The program requires the availability of raw and/or xml files in the Galaxy history. The files can be generated via the application "Interproscan functional predictions" (under the header Sequence Annotation).


Galaxy workflow example
-----------------------

The file "Galaxy-Workflow-Export_xml_and_raw_output_from_iprscan_to_Excel.ga" stores a workflow. In the first two sections, a sequence file (fasta) can be uploaded and all InterProScan applications will be executed to generate the and xml and a raw InterProScan output file.
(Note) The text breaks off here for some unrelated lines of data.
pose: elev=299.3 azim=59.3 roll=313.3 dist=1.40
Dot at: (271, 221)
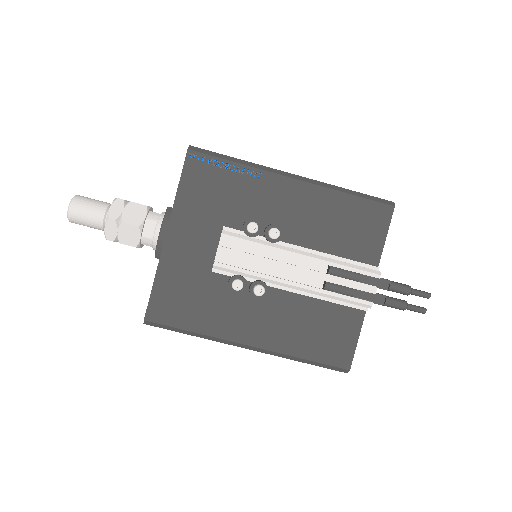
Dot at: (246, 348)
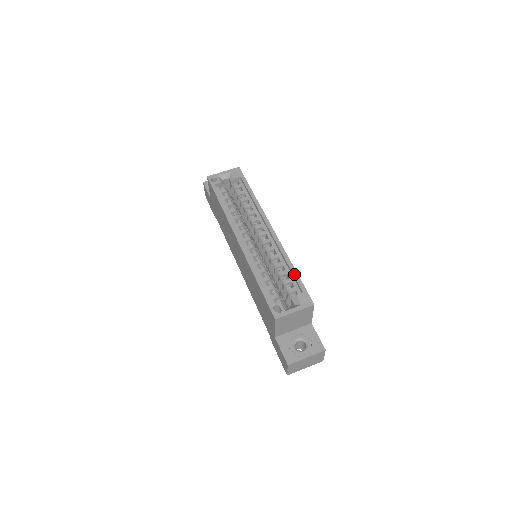
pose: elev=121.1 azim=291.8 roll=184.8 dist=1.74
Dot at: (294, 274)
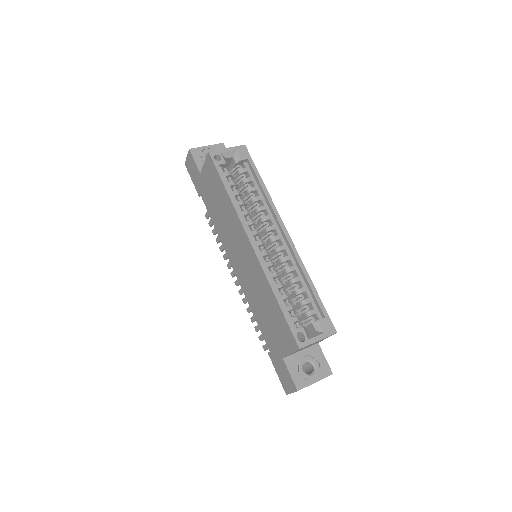
Dot at: (315, 294)
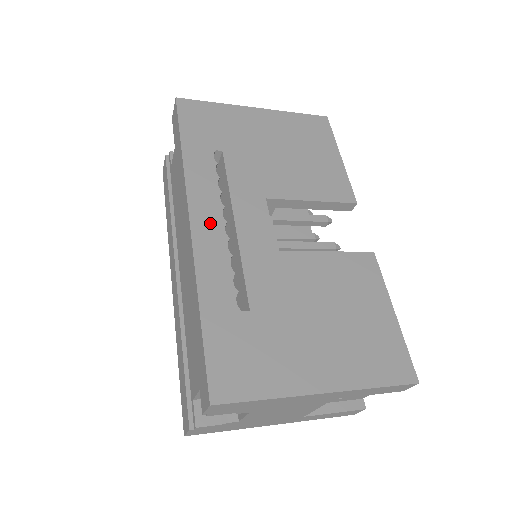
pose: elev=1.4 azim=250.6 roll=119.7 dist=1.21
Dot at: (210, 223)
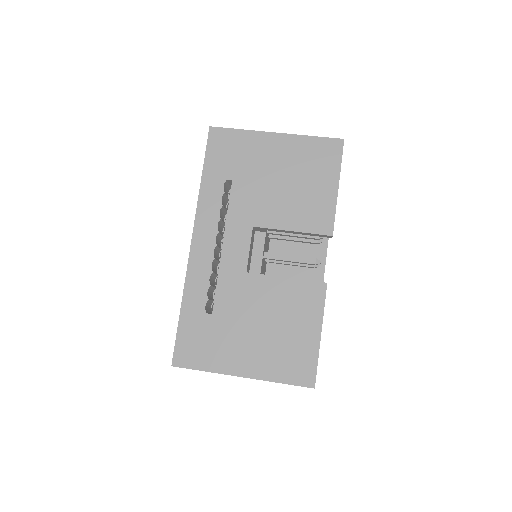
Dot at: (205, 245)
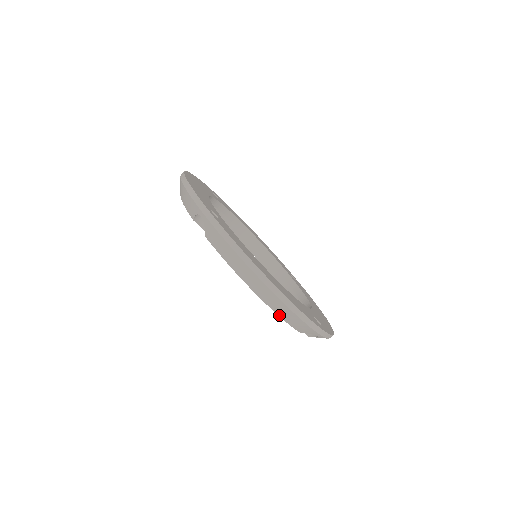
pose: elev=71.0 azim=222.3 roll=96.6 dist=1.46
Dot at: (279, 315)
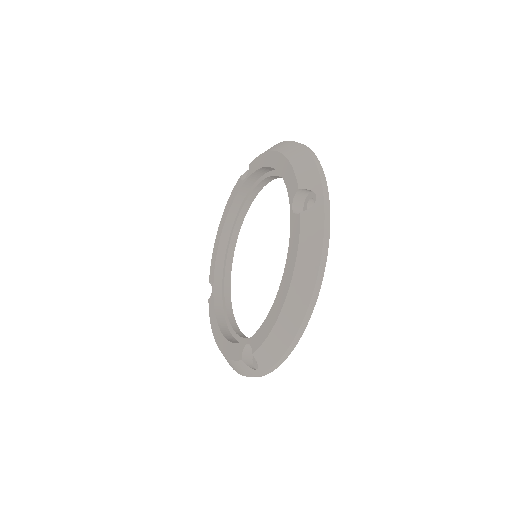
Dot at: (274, 329)
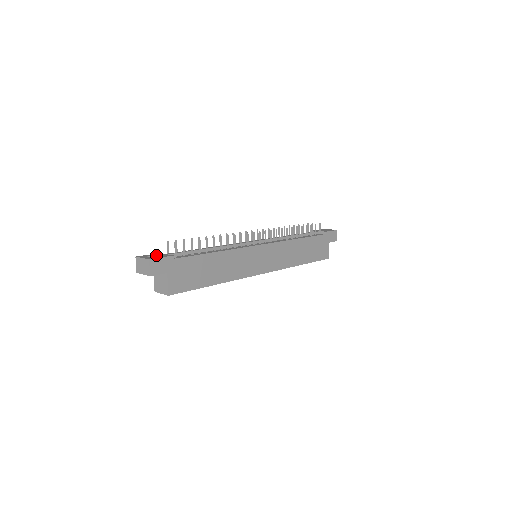
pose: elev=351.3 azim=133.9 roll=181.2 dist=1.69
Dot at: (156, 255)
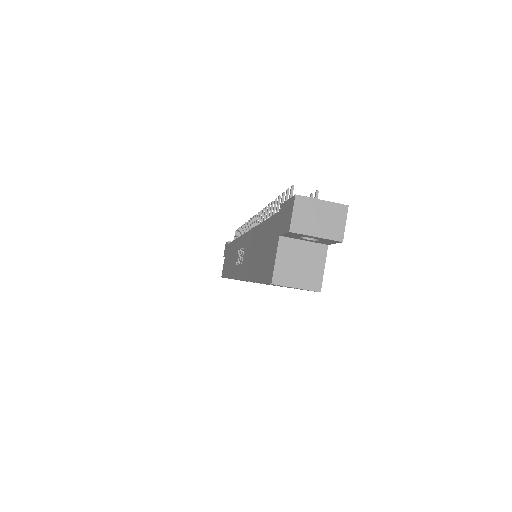
Dot at: occluded
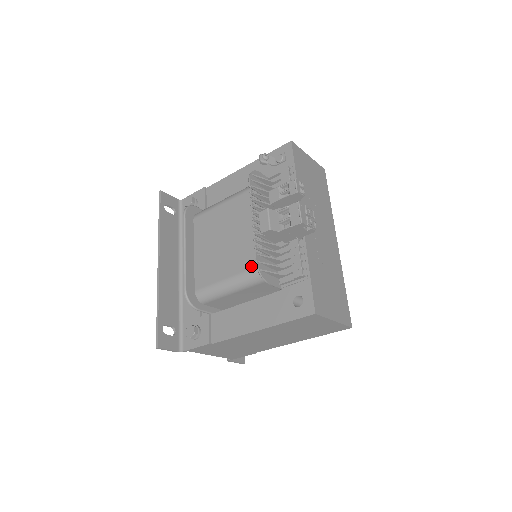
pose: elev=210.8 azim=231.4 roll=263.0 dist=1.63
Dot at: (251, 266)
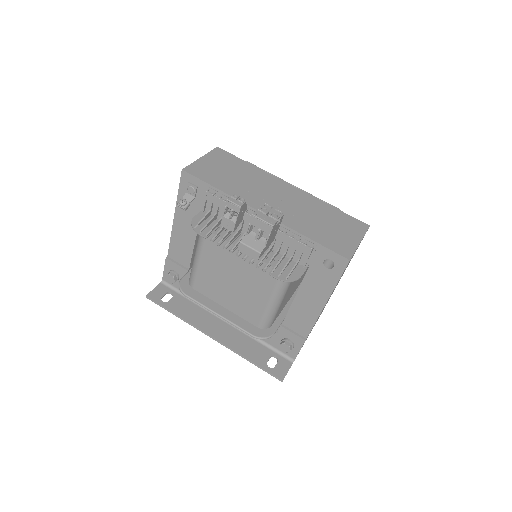
Dot at: (274, 280)
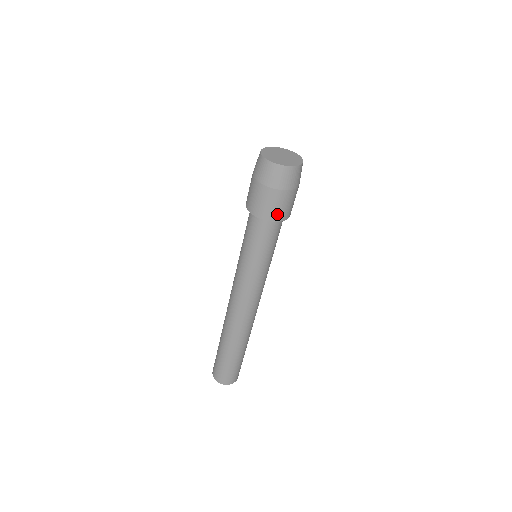
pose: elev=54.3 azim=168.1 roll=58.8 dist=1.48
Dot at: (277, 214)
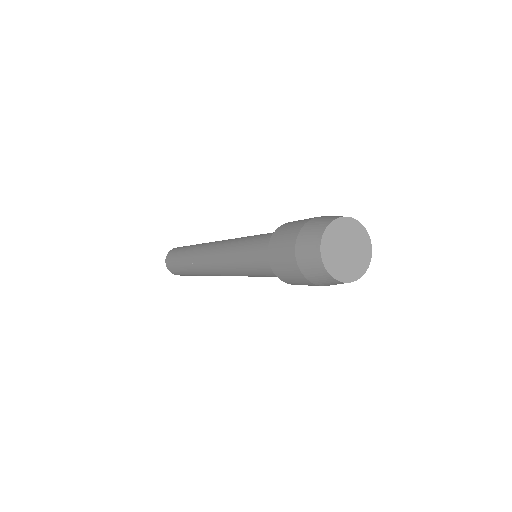
Dot at: occluded
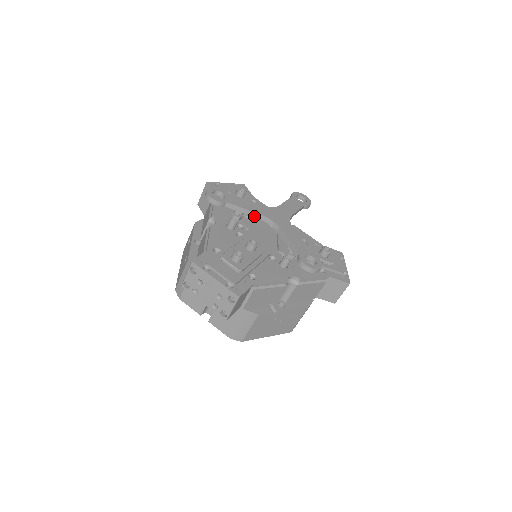
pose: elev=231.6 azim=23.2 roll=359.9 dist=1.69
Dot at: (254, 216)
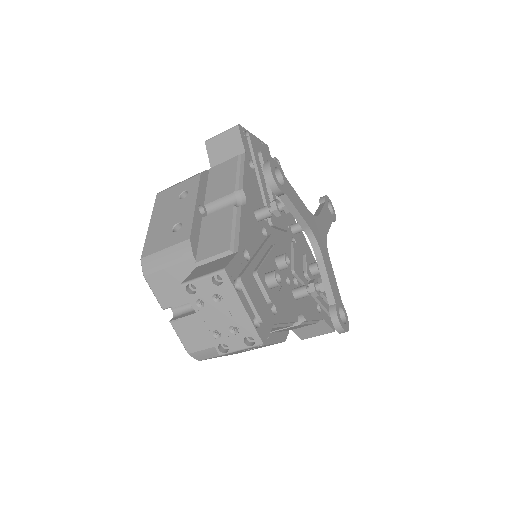
Dot at: (300, 224)
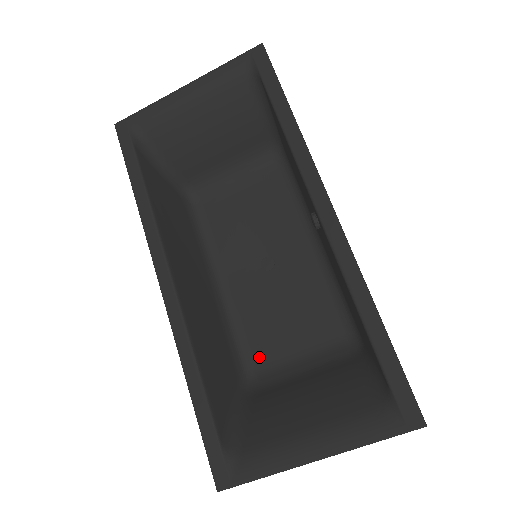
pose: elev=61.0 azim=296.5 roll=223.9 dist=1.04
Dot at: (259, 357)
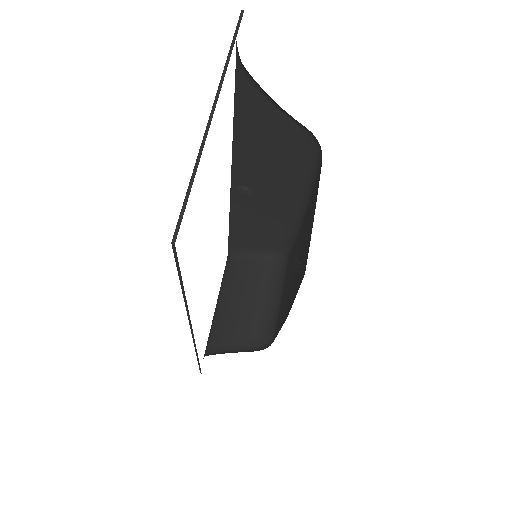
Dot at: (305, 267)
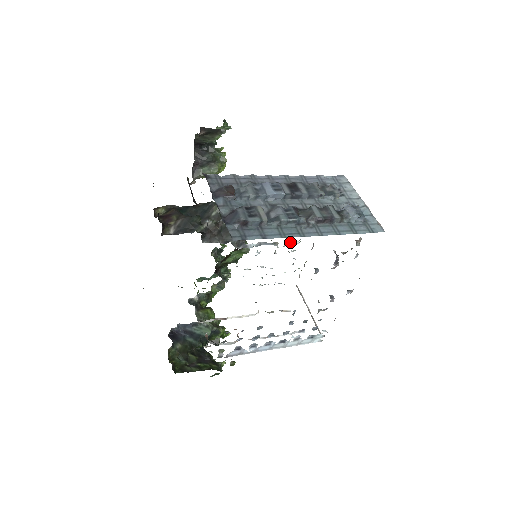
In the third section of the workflow, those two InterProScan output files will be used as input for the iprscanToExcel program, resulting in an Excel file (.xlsx) with two tab pages.


Author and affiliation
----------------------

Katrien Bernaerts and Domantas Motiejunas
corresponding author: gb-ctk-open-source-support@basf.com
10/06/2012

CropDesign N.V., a BASF Plant Science Company - Technologiepark 3, 9052 Zwijnaarde - Belgium


Terms of use 
--------------------------
iprscanToExcel - Copyright (C) 2012 CropDesign N.V. - this software may be used, copied and redistributed, with or without modification freely, without advance permission, provided that the above Copyright statement is reproduced with each copy. 
THIS SOFTWARE IS PROVIDED "AS IS" WITHOUT ANY EXPRESS OR IMPLIED WARRANTIES. IN NO EVENT SHALL THE AUTHOR BE LIABLE FOR ANY DIRECT, INDIRECT, INCIDENTAL, SPECIAL, EXEMPLARY, OR CONSEQUENTIAL DAMAGES ARISING IN ANY WAY OUT OF THE USE OF THIS SOFTWARE (INCLUDING NEGLIGENCE OR OTHERWISE).

(R)Excel is a registered trademark of Microsoft Corporation in the United States and/or other countries.